Show only those lines of the entries where the string "path" is found.

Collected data
────────

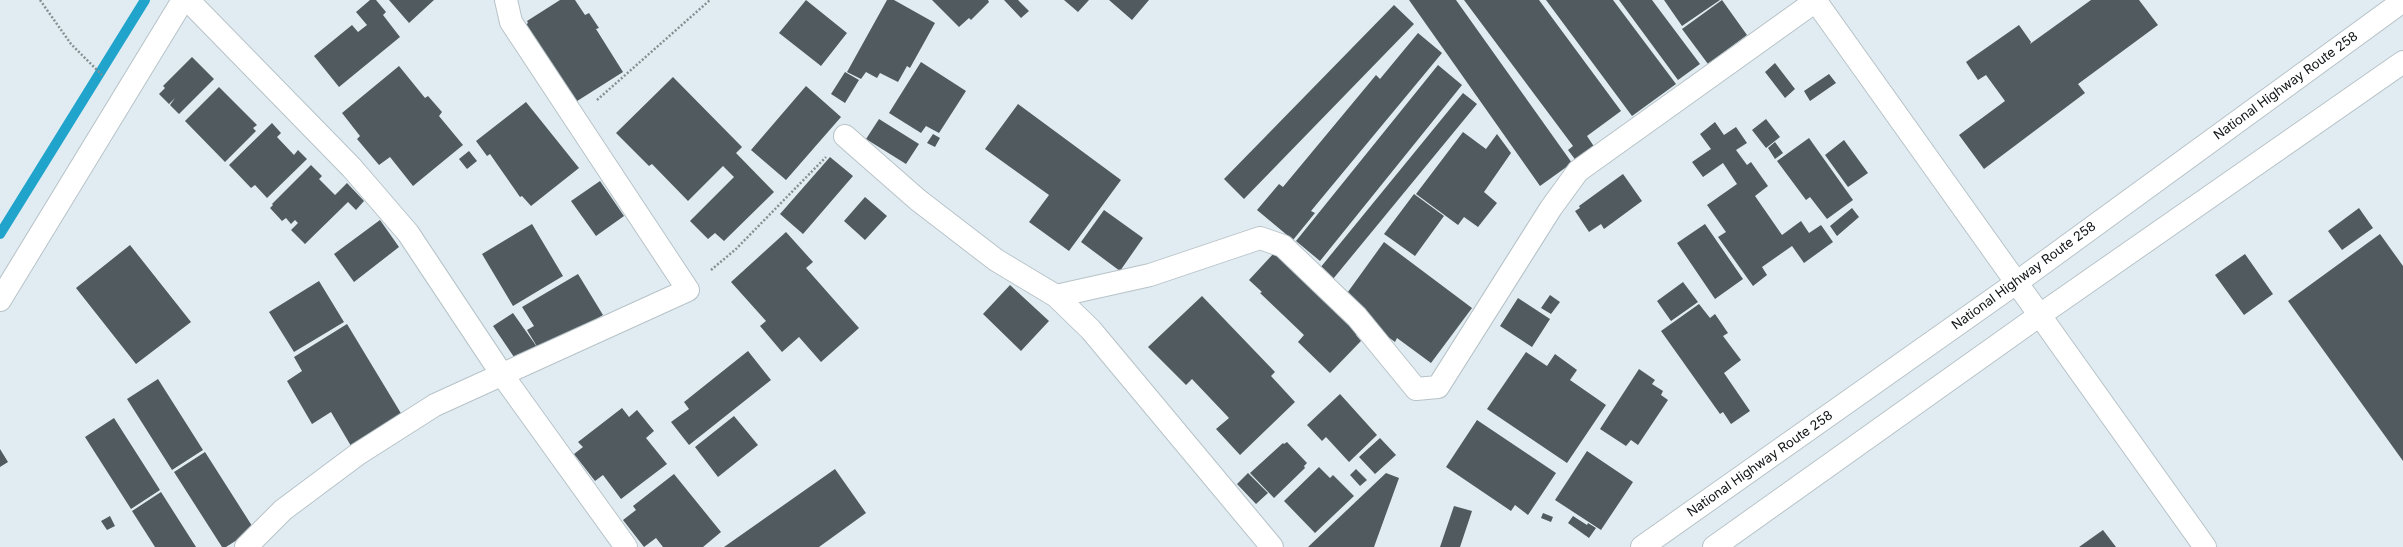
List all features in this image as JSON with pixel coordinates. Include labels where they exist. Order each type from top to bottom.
[{"type":"main road","points":[[0,300],[183,0]]},
{"type":"main road","points":[[188,0],[352,168],[408,233],[503,376],[626,547]]},
{"type":"main road","points":[[246,547],[283,510],[358,454],[435,406],[688,290],[511,22],[506,0]]},
{"type":"main road","points":[[1056,296],[1150,275],[1260,238],[1283,246],[1357,317],[1416,389],[1438,387],[1551,208],[1578,171],[1816,0],[2205,547]]},
{"type":"main road","name":"National Highway Route 258","points":[[1642,547],[2016,283],[2403,1]]},
{"type":"main road","points":[[1714,547],[2040,315],[2403,62]]},
{"type":"main road","points":[[845,136],[918,200],[996,260],[1056,296],[1091,330],[1272,547]]},
{"type":"path","points":[[40,0],[71,44],[89,64],[105,78]]},
{"type":"path","points":[[574,118],[594,103],[710,0]]},
{"type":"path","points":[[688,290],[736,248],[845,136]]},
{"type":"building","points":[[370,0],[376,0],[386,12],[383,15],[400,37],[339,87],[314,56],[352,25],[358,32],[367,25],[356,12]]},
{"type":"building","points":[[389,0],[434,0],[409,23]]},
{"type":"building","points":[[560,0],[575,0],[585,15],[589,13],[599,28],[596,29],[623,72],[574,103],[524,26],[528,23],[527,21]]},
{"type":"building","points":[[806,0],[847,33],[821,66],[779,33]]},
{"type":"building","points":[[887,0],[894,0],[935,23],[910,68],[907,66],[898,82],[880,73],[877,78],[866,72],[861,79],[847,72]]},
{"type":"building","points":[[932,0],[988,0],[989,2],[971,20],[969,18],[959,27]]},
{"type":"building","points":[[1004,0],[1018,0],[1029,11],[1021,18]]},
{"type":"building","points":[[1064,0],[1089,0],[1078,12]]},
{"type":"building","points":[[1109,0],[1149,0],[1132,20]]},
{"type":"building","points":[[1409,0],[1456,0],[1572,163],[1540,186]]},
{"type":"building","points":[[1464,0],[1539,0],[1621,111],[1587,136],[1595,148],[1577,162],[1568,150],[1573,146]]},
{"type":"building","points":[[1546,0],[1613,0],[1676,84],[1632,116]]},
{"type":"building","points":[[1619,0],[1652,0],[1700,64],[1678,80]]},
{"type":"building","points":[[1664,0],[1720,0],[1682,26]]},
{"type":"building","points":[[1722,0],[1747,35],[1708,64],[1682,29]]},
{"type":"building","points":[[2091,0],[2139,0],[2158,25],[2078,84],[2085,93],[1984,169],[1959,135],[2005,101],[1986,75],[1978,80],[1966,62],[2019,25],[2031,42],[2030,44]]},
{"type":"building","points":[[1394,5],[1414,24],[1244,199],[1224,179]]},
{"type":"building","points":[[1418,33],[1442,53],[1311,211],[1315,213],[1293,240],[1257,210],[1279,184],[1283,187],[1376,75],[1380,79]]},
{"type":"building","points":[[192,57],[214,79],[179,114],[170,105],[175,98],[169,104],[159,94],[165,88],[163,86]]},
{"type":"building","points":[[921,62],[966,91],[939,133],[926,126],[921,133],[889,113]]},
{"type":"building","points":[[1775,63],[1795,89],[1785,98],[1765,72]]},
{"type":"building","points":[[1438,65],[1462,85],[1320,261],[1296,241]]},
{"type":"building","points":[[399,66],[425,98],[428,96],[442,112],[439,116],[463,145],[413,186],[390,157],[379,165],[357,139],[360,136],[342,113]]},
{"type":"building","points":[[845,72],[859,80],[845,103],[831,94]]},
{"type":"building","points":[[1829,74],[1836,83],[1810,101],[1804,91]]},
{"type":"building","points":[[673,77],[742,147],[736,153],[774,192],[724,241],[715,233],[708,239],[690,221],[734,177],[723,166],[688,201],[652,164],[649,166],[616,133]]},
{"type":"building","points":[[806,86],[841,117],[786,180],[751,150]]},
{"type":"building","points":[[219,87],[257,125],[253,128],[256,131],[225,162],[185,121]]},
{"type":"building","points":[[1463,93],[1477,104],[1333,279],[1320,268]]},
{"type":"building","points":[[526,102],[579,168],[531,206],[522,196],[520,197],[490,154],[487,156],[476,141]]},
{"type":"building","points":[[1018,104],[1121,180],[1069,251],[1029,222],[1049,195],[985,149]]},
{"type":"building","points":[[879,119],[919,144],[906,164],[866,139]]},
{"type":"building","points":[[1766,119],[1780,137],[1766,148],[1752,130]]},
{"type":"building","points":[[1715,122],[1724,135],[1736,127],[1747,143],[1736,150],[1747,165],[1751,162],[1768,186],[1755,196],[1782,235],[1801,221],[1809,233],[1821,225],[1833,242],[1804,263],[1792,246],[1762,267],[1767,275],[1753,286],[1718,237],[1726,232],[1707,205],[1737,184],[1723,163],[1703,177],[1692,162],[1711,149],[1700,134]]},
{"type":"building","points":[[272,123],[281,133],[277,137],[294,155],[298,150],[307,159],[267,198],[255,185],[251,188],[229,165]]},
{"type":"building","points":[[1463,132],[1486,149],[1497,134],[1511,153],[1484,192],[1497,203],[1478,227],[1464,217],[1458,225],[1416,194]]},
{"type":"building","points":[[933,134],[940,138],[935,147],[927,143]]},
{"type":"building","points":[[1809,138],[1853,200],[1827,219],[1810,197],[1806,200],[1777,161]]},
{"type":"building","points":[[1844,140],[1868,173],[1848,187],[1825,155]]},
{"type":"building","points":[[1775,142],[1783,153],[1775,159],[1768,148]]},
{"type":"building","points":[[469,151],[477,161],[467,169],[459,159]]},
{"type":"building","points":[[830,157],[853,176],[803,234],[780,214]]},
{"type":"building","points":[[311,165],[322,176],[319,179],[335,195],[347,183],[364,201],[356,210],[348,202],[305,244],[291,230],[298,223],[295,220],[291,224],[286,218],[282,221],[270,208],[273,205],[272,204]]},
{"type":"building","points":[[1623,174],[1642,201],[1604,229],[1601,224],[1589,232],[1575,211],[1580,208],[1579,206]]},
{"type":"building","points":[[600,181],[624,216],[596,236],[571,201]]},
{"type":"building","points":[[1414,194],[1444,216],[1415,256],[1384,234]]},
{"type":"building","points":[[865,197],[887,216],[865,240],[844,221]]},
{"type":"building","points":[[1852,208],[1859,217],[1837,236],[1830,226]]},
{"type":"building","points":[[2359,208],[2373,228],[2342,250],[2328,231]]},
{"type":"building","points":[[1104,210],[1143,238],[1120,271],[1081,242]]},
{"type":"building","points":[[380,220],[399,247],[354,282],[334,254]]},
{"type":"building","points":[[532,224],[563,276],[513,306],[482,254]]},
{"type":"building","points":[[1705,224],[1743,279],[1715,299],[1677,243]]},
{"type":"building","points":[[786,232],[813,262],[806,268],[859,328],[821,362],[799,337],[782,352],[760,326],[766,321],[731,282]]},
{"type":"building","points":[[2380,234],[2403,266],[2403,461],[2288,301]]},
{"type":"building","points":[[1384,242],[1472,308],[1431,363],[1397,338],[1395,342],[1369,323],[1373,318],[1345,296]]},
{"type":"building","points":[[130,245],[191,322],[136,364],[76,288]]},
{"type":"building","points":[[1274,253],[1358,334],[1356,335],[1361,341],[1330,373],[1298,342],[1304,335],[1260,293],[1262,292],[1249,280]]},
{"type":"building","points":[[2245,254],[2273,294],[2244,315],[2215,275]]},
{"type":"building","points":[[578,274],[603,315],[541,353],[527,330],[534,326],[522,307]]},
{"type":"building","points":[[319,281],[344,322],[294,352],[269,312]]},
{"type":"building","points":[[1683,282],[1698,302],[1671,321],[1657,301]]},
{"type":"building","points":[[1010,285],[1049,321],[1021,351],[983,314]]},
{"type":"building","points":[[1550,295],[1560,302],[1551,314],[1541,308]]},
{"type":"building","points":[[1202,296],[1275,372],[1271,376],[1295,402],[1240,455],[1216,429],[1229,418],[1192,379],[1186,385],[1148,347]]},
{"type":"building","points":[[1518,298],[1550,319],[1532,347],[1500,326]]},
{"type":"building","points":[[1699,304],[1710,318],[1715,314],[1728,333],[1723,336],[1741,360],[1724,373],[1750,411],[1731,424],[1723,412],[1720,414],[1661,331]]},
{"type":"building","points":[[513,313],[537,347],[516,360],[493,326]]},
{"type":"building","points":[[347,324],[402,415],[351,446],[331,412],[312,424],[287,381],[302,371],[294,357]]},
{"type":"building","points":[[748,351],[771,380],[689,445],[671,422],[689,409],[684,402]]},
{"type":"building","points":[[1526,352],[1547,366],[1555,354],[1577,370],[1570,380],[1606,405],[1567,463],[1487,409]]},
{"type":"building","points":[[1639,369],[1655,380],[1652,384],[1663,391],[1661,395],[1668,400],[1638,445],[1631,440],[1626,446],[1600,429]]},
{"type":"building","points":[[158,379],[203,450],[172,470],[127,399]]},
{"type":"building","points":[[1340,394],[1377,435],[1349,462],[1326,437],[1322,441],[1307,425]]},
{"type":"building","points":[[622,408],[629,417],[637,410],[654,431],[646,438],[667,464],[621,499],[603,475],[595,481],[574,454],[583,447],[578,442]]},
{"type":"building","points":[[734,416],[758,445],[718,477],[695,447]]},
{"type":"building","points":[[114,418],[160,490],[131,509],[85,437]]},
{"type":"building","points":[[1477,420],[1556,473],[1528,515],[1515,505],[1511,511],[1446,467]]},
{"type":"building","points":[[1380,438],[1396,455],[1375,474],[1359,457]]},
{"type":"building","points":[[1287,442],[1307,463],[1304,466],[1305,468],[1274,498],[1250,473],[1283,443],[1284,444]]},
{"type":"building","points":[[0,449],[8,462],[0,467]]},
{"type":"building","points":[[1587,451],[1633,482],[1601,530],[1555,500]]},
{"type":"building","points":[[205,452],[254,529],[226,547],[222,547],[174,472]]},
{"type":"building","points":[[1319,467],[1330,478],[1333,475],[1354,496],[1315,533],[1284,501]]},
{"type":"building","points":[[835,469],[866,513],[819,547],[724,547]]},
{"type":"building","points":[[1356,469],[1367,480],[1360,486],[1350,475]]},
{"type":"building","points":[[1248,473],[1268,493],[1256,504],[1237,484]]},
{"type":"building","points":[[1386,473],[1399,478],[1374,547],[1308,547]]},
{"type":"building","points":[[674,474],[721,532],[703,547],[663,547],[656,538],[644,547],[623,520],[636,510],[633,506]]},
{"type":"building","points":[[161,492],[196,547],[155,547],[132,511]]},
{"type":"building","points":[[1454,506],[1472,511],[1460,547],[1440,547]]},
{"type":"building","points":[[1543,513],[1553,517],[1551,522],[1541,518]]},
{"type":"building","points":[[110,516],[115,526],[107,530],[101,521]]},
{"type":"building","points":[[1573,516],[1587,525],[1588,523],[1596,528],[1589,538],[1568,523]]},
{"type":"building","points":[[2103,530],[2116,547],[2079,547]]},
{"type":"waterway","points":[[0,234],[145,0]]}]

────────

## Exercise result:
{"type":"path","points":[[40,0],[71,44],[89,64],[105,78]]},
{"type":"path","points":[[574,118],[594,103],[710,0]]},
{"type":"path","points":[[688,290],[736,248],[845,136]]},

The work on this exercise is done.